What you should do:
May I have the line containing "Manual vs AI (ChatGPT)" and every line after it through the end of the data, repeated exactly and with no other lines?

Input data:
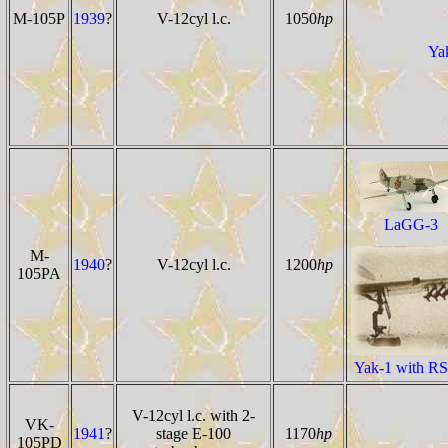
M-105P
1939
?
V-12cyl l.c.
1050
hp
Yak
LaGG-3
M-
1940
?
V-12cyl l.c.
1200
hp
105PA
Yak-1 with RS
V-12cyl l.c. with 2-
VK-
1941
?
stage E-100
1170
hp
105PD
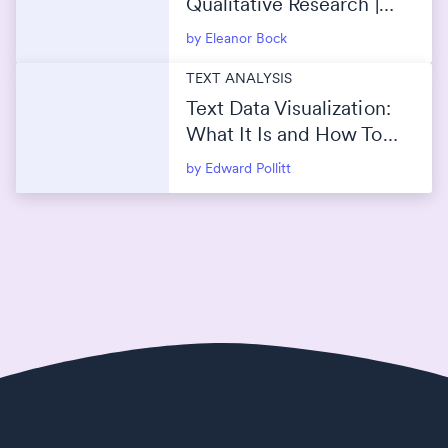
Qualitative Research |
Manual vs AI (ChatGPT)
by Eleanor Bock
TEXT ANALYSIS
Text Data Visualization:
What It Is and How To
Use It
by Edward Pollitt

Result for this task:
Manual vs AI (ChatGPT)
by Eleanor Bock
TEXT ANALYSIS
Text Data Visualization:
What It Is and How To
Use It
by Edward Pollitt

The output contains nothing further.